**YOUR TASK:**
Answer these questions from the article on safe, sane, consensual sex:
(a) What exception does it give to the rule that the sexual activity should cause no permanent harm?
(b) According to the quoted S&M writer, what are the marks of the proficient S&Mer?
(c) What three words describe the consent all players must give?

**DOCUMENT PASSAGE:**
=======
Safe Sane Consenual Ending HIV Sex Article

Safe, Sane, Consensual

Safe Sane Consenual Ending HIV Sex Article

Safe, Sane, Consensual

Sex, like ice cream, comes in a wide variety of flavours, and to many, vanilla just ain’t enough. Find out how to push the limits while staying safe and in control.


Ground Rules

When it comes to the work of heavy-duty sex, newbies can get carried away wanting to try or attempt sexual acts that take time and skill to achieve safely. What newbies will learn when they meet experienced players is that heavy duty sex involves rituals that act as ground rules – practical things that allow men’s raunchiest fantasies to happen in a way that is Safe, Sane and Consensual.



Being knowledgeable about what you are doing.

Each participant must be informed about the possible risks, both physically and psychologically. The sexual activity should cause no permanent emotional or physical harm (except, of course, where branding or piercing is involved). The safe toys (dildos, butt plugs) are clean (or have new condoms ready for switching partners), that slings are secure, that other men putting their fingers into the lube don’t contaminate it.

Knowledge of men’s bodies – how they work, what they can and can’t do – is fundamental as is a basic knowledge of hygiene. That includes taking precautions so that STIs (such as HIV) are not spread.


Acting rationally and not being out of control – that decisions are made carefully while sober.
Men who are out to prove that they are tougher than the rest can prove just as volatile as those wasted on chemicals. Tops who ‘know how to dish it out’ and bottoms that ‘want to prove they can take it’ are more likely to stray beyond safe limits than men who know where the line between fantasy and reality begins and ends.

As one S&M writer puts it:

‘Humility rather than arrogance, intimacy not aloofness are the marks of the proficient S&Mer.’


All players must give full, informed and sober consent.
Informed means knowing exactly what you are consenting to and that you can change your mind if you don’t like it. A top explaining to a bottom the details of what is likely to happen to him if he does get in the sling is far more likely to excite than deter, but it’s important that those details are explicit.
=======
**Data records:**
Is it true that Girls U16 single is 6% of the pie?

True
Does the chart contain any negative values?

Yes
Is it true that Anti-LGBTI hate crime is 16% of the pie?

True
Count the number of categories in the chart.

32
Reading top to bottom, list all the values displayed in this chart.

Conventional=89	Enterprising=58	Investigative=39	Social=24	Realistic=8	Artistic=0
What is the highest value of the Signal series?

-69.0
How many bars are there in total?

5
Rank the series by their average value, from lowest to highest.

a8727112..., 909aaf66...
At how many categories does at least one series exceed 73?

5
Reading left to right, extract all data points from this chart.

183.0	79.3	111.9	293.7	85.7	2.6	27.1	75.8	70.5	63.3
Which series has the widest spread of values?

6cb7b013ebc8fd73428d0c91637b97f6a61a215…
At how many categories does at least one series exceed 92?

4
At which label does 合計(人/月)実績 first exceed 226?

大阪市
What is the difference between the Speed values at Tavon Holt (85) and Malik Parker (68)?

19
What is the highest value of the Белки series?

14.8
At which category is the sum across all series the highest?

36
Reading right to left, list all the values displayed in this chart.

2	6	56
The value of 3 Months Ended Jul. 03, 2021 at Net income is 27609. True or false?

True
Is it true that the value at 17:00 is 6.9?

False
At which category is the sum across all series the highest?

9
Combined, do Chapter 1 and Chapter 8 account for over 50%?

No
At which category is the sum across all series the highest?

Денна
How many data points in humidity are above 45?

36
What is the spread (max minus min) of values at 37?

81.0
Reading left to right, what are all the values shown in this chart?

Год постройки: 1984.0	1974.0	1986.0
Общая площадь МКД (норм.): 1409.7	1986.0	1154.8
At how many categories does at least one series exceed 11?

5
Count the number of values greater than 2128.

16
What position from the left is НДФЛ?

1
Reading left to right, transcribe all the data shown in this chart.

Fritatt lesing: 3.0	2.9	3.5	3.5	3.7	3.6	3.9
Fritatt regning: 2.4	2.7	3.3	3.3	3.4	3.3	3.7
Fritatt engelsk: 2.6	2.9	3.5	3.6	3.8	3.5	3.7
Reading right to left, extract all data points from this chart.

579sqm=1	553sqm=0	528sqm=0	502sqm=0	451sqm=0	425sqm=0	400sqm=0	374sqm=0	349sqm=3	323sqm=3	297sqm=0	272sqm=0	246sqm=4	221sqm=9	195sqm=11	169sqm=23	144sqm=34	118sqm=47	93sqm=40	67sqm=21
=======
**THE ANSWER:**
(a) Branding or piercing.
(b) Humility rather than arrogance, and intimacy not aloofness.
(c) Full, informed and sober.